+++ DOCUMENT SECTION
One of the advantages of artificial intelligence (AI) is that it can help us carry out tasks faster and with fewer errors than humans. I wanted to test this on analyzing labor market demand and skills gaps. So, earlier this year, I partnered with Headai, a Finnish company, to apply an AI-enabled labor market assessment tool in Kenya.  We used the tool to analyze: (a) online job advertisements from select online job portals in Kenya and (b) computer science curricula from the University of Nairobi and Moi University to identify the gaps between what the labor market is looking for and what the university curriculum is providing.

There are at least 20 online job portals in Kenya including some mobile apps. For our pilot, we selected three local online job portals - Jobweb Kenya, Kenyan career, and Jobs Kenya One - since they had a large amount of machine-readable online job advertisement data with sufficient web traffic.

In total, the analysis was completed in two months, which is much faster than what humans can do – and with greater accuracy. After several weeks of setting up a web-crawling function, Headai’s tool in a few days read and stored more than 60,000 online job advertisements from 2015 to June 2019. The AI tool, which had been trained to recognize skills-related words, then in a couple of days analyzed stored data and produced a skills map and a skills-demand trend. The AI tool also read and analyzed curricula from the universities’ websites and identified the gap against the skills demand using the same methodology. For this part of the study, I selected a computer science program, on account of its standardized occupational categories as well as the growing interest in digital skills across the continent. We analyzed BSc and MSc degrees at the School of Computing and Informatics at University of Nairobi, along with BSc and MSc degrees at the Department of Information and Communications and Technology at Moi University. Although the tool could read only the curriculum available online, more than 100 relevant courses were available for the analysis, which was a good representation for the gap analysis.  The tool analyzed the top 20 most demanded industries, job titles, and skills from the labor market information set, and analyzed a skills-vs-curriculum gap and presented this as a visual map. After the tool produced these analyses, the HeadAi team analyzed the results to figure out the meaning of the co-relations.   However, the limitation of this approach is the detail and coverage of analysis. As the AI tool analyzes texts at the “word” level, human efforts are required to validate and analyze the relationship between the words. For instance, the job title “provider” can be “solution provider”, “service provider”, and “health care provider.”
++++++
+++ SUPPLIED MATERIAL
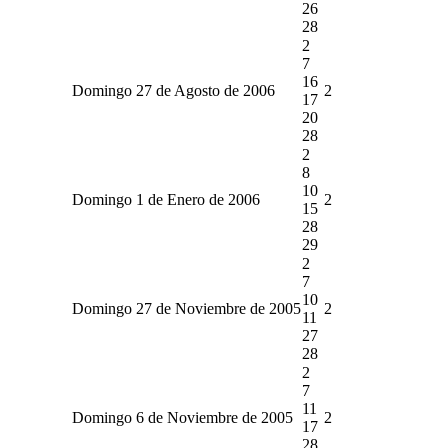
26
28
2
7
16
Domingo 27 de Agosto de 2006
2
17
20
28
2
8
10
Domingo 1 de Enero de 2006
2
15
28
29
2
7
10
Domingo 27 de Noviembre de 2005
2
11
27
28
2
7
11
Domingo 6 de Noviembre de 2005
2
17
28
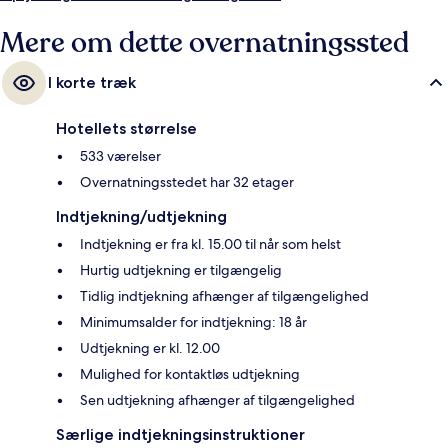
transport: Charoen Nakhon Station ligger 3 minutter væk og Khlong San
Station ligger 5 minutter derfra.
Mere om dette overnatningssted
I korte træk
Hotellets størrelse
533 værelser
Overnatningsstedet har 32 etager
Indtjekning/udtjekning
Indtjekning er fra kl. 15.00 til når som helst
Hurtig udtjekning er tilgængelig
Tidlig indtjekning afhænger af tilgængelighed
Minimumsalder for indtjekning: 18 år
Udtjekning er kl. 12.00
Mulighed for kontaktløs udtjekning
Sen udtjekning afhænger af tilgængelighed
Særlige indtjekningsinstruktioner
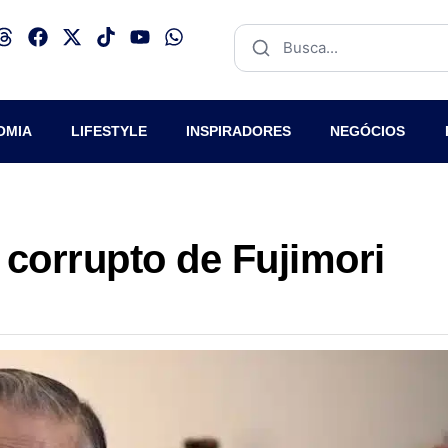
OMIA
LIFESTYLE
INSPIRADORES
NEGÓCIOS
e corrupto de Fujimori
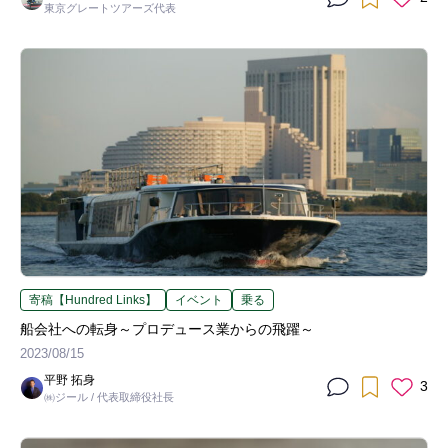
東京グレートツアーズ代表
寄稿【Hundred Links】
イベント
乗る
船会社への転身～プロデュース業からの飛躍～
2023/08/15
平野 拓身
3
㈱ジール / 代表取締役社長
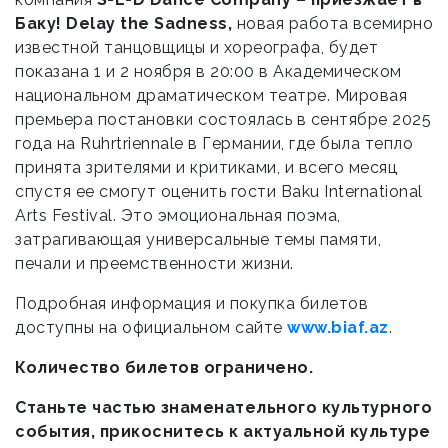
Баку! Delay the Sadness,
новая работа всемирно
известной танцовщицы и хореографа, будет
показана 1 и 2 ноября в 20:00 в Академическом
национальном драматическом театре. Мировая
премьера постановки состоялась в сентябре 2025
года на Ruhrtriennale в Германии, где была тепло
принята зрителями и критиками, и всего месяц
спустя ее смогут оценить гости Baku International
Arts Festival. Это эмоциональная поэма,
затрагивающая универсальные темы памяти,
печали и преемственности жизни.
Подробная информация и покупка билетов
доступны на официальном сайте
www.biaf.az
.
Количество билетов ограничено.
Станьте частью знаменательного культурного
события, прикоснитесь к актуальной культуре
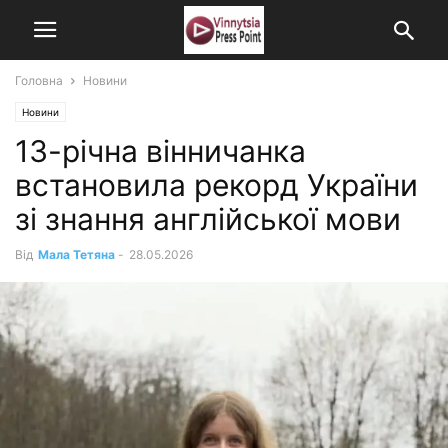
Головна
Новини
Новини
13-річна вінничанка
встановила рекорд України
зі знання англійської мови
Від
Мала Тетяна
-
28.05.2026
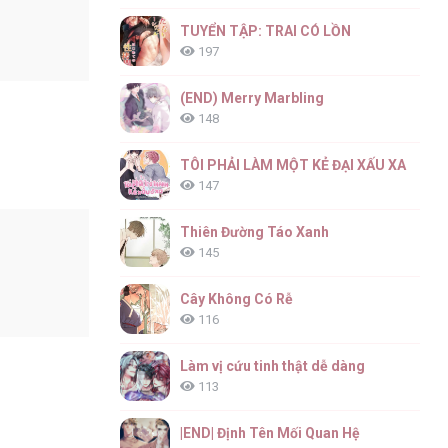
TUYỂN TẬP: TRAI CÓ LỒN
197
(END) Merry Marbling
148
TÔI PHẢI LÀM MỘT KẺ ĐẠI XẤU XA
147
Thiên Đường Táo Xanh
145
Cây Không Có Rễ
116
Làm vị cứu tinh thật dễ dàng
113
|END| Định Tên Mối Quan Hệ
++++++
_PROBLEMS AND TASKS_:
- A) Translate this sentence from the article on the AI labor market pilot in Kenya into Spanish: "There are at least 20 online job portals in Kenya including some mobile apps."
- B) According to the article on the AI labor market pilot in Kenya, how many online job advertisements did Headai's tool read and store?
- C) Continue the article on the AI labor market pilot in Kenya from its last sentence.

_ANSWERS TO EACH TASK_:
- A) Hay al menos 20 portales de empleo en línea en Kenia, incluidas algunas aplicaciones móviles.

- B) More than 60,000 online job advertisements, from 2015 to June 2019.

- C)
Results

Among the top 20 skills in demand, accounting ranked first, while computer science and engineering area saw an increase in skills demand for data, networks, developers and maintenance between 2015 and 2019. Within the software and ICT industry, 30 percent of the skills demanded are business and soft skills, such as experience, service, and communication, while a further 47 percent of the skills demanded are technical skills such as data, excel, and computers. The analysis suggests that, whereas both universities teach business and soft skills (Among available courses at select departments, 15 percent of courses offered in University of Nairobi and 25 percent of courses offered in Moi University focus on business and soft skills), they need to offer more courses to meet employers’ demand.  
 

Potential of AI in Kenya


The AI tool also mapped the gap between the skills demanded and the curriculum offered, using the technology called “digital twin.” This map shows the skills demanded and taught at university in yellow, skills demanded but not taught at university in pink, and skills not demanded but taught at university in green.

Skills taught at Moi university in software and ICT. Map represents similarities and differences between skills demand and educational offerings.
Skills taught at Moi university in software and ICT. Map represents similarities and differences between skills demand and educational offerings.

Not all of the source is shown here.